- Directions for this task -
Copy out every line of the records in which "electric" can be found.

══ Records to use ══

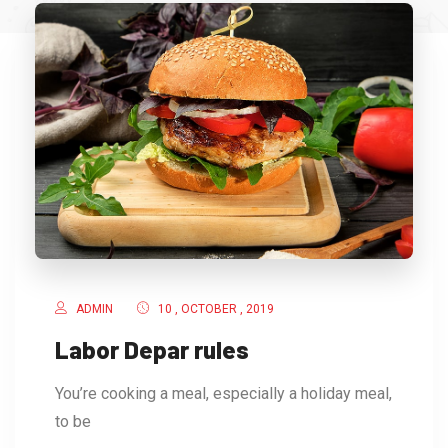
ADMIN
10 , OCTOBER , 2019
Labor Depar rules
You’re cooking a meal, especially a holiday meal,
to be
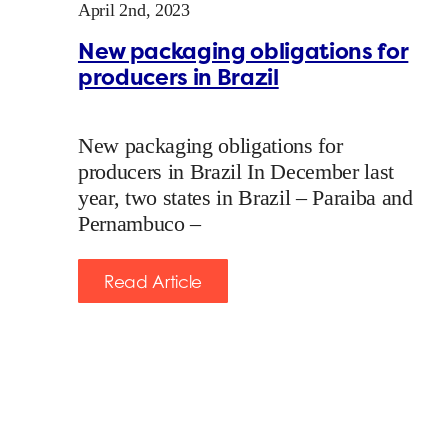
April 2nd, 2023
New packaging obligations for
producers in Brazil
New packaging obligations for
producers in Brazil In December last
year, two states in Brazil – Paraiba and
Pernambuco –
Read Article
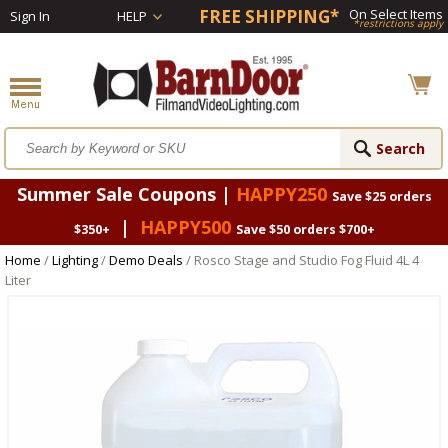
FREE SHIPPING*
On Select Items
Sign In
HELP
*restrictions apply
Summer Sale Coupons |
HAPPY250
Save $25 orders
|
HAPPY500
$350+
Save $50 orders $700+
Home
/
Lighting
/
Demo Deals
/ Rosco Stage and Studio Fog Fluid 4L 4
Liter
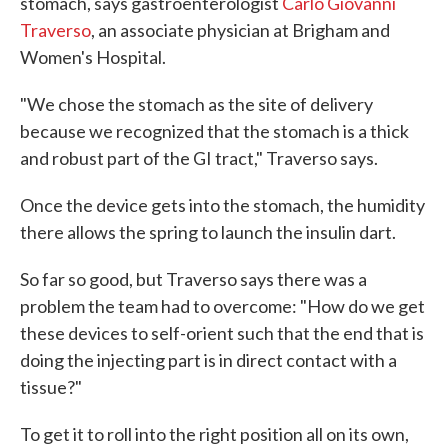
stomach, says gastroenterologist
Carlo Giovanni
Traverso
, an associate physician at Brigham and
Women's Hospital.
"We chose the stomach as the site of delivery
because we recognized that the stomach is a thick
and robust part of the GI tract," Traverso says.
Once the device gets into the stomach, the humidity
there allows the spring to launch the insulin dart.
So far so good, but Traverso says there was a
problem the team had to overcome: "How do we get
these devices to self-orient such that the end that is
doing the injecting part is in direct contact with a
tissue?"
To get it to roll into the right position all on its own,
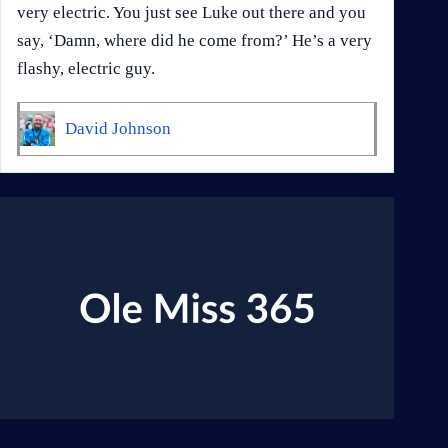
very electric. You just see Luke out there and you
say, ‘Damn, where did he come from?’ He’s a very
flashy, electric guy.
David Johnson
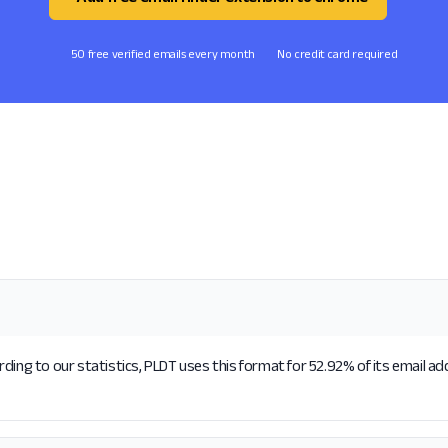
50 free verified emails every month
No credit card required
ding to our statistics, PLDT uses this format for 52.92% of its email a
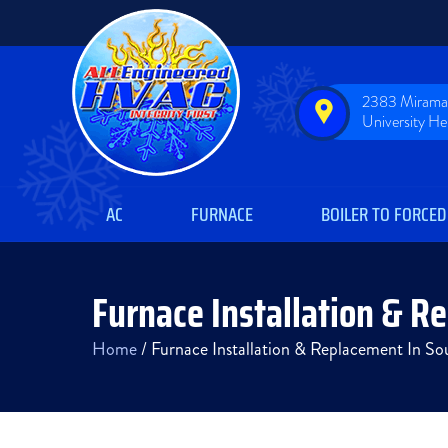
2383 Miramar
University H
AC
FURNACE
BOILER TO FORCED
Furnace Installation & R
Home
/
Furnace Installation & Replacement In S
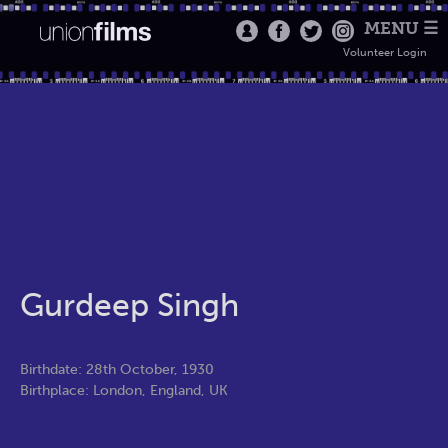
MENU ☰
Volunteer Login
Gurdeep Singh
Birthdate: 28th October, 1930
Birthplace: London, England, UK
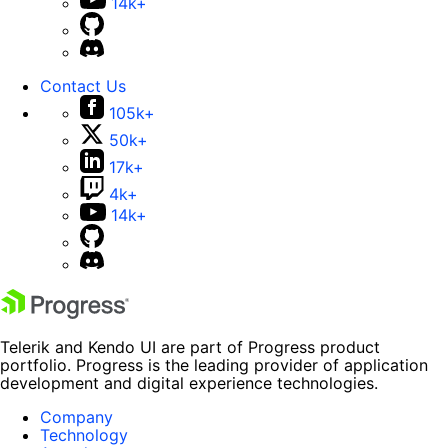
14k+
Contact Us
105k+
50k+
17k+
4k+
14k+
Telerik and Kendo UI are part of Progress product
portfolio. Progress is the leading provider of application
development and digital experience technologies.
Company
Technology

═══

- Solution -
very electric. You just see Luke out there and you
flashy, electric guy.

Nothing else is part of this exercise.